TASK ITEM ▸
Print everything from the start of the records down to and including the line that contains "développée, et le complexe". Keep each line identical to the original.

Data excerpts
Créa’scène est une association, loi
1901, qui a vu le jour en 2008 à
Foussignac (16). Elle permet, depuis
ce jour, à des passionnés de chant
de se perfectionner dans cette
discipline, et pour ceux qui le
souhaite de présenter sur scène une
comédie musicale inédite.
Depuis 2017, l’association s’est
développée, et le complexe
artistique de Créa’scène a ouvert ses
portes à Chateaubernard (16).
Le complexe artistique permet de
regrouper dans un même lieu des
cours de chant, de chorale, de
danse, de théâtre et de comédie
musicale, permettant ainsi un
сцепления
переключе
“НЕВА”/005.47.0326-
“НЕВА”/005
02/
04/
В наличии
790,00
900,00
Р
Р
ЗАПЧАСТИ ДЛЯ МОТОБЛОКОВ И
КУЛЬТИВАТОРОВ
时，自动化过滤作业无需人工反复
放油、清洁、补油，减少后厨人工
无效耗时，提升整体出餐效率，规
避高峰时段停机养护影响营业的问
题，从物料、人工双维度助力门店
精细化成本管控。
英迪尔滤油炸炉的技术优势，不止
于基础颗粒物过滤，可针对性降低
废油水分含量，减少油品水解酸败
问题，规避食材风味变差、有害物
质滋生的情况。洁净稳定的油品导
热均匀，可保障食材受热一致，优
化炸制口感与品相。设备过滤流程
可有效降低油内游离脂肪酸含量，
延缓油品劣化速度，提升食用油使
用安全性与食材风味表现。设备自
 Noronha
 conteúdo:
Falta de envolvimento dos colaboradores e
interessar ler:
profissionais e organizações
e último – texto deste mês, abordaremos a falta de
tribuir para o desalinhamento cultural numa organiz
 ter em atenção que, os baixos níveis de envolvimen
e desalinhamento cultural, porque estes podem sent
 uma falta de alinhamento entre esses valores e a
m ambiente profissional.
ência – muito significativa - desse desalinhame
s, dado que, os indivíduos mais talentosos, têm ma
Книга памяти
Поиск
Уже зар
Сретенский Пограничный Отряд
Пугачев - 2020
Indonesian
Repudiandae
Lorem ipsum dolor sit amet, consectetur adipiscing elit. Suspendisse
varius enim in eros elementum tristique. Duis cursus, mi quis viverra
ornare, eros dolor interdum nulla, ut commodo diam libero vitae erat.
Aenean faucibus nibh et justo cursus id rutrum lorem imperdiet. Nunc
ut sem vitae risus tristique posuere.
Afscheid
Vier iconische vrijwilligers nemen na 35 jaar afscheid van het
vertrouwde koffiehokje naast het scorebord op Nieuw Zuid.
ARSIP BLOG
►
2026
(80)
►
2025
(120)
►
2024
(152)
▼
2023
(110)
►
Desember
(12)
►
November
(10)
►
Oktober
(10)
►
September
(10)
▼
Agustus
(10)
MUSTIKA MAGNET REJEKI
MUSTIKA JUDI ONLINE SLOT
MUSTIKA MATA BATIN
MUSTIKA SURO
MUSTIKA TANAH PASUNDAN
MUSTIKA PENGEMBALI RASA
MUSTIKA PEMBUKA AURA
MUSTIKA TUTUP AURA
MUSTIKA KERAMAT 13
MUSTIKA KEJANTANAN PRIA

TASK OUTPUT ▸
Créa’scène est une association, loi
1901, qui a vu le jour en 2008 à
Foussignac (16). Elle permet, depuis
ce jour, à des passionnés de chant
de se perfectionner dans cette
discipline, et pour ceux qui le
souhaite de présenter sur scène une
comédie musicale inédite.
Depuis 2017, l’association s’est
développée, et le complexe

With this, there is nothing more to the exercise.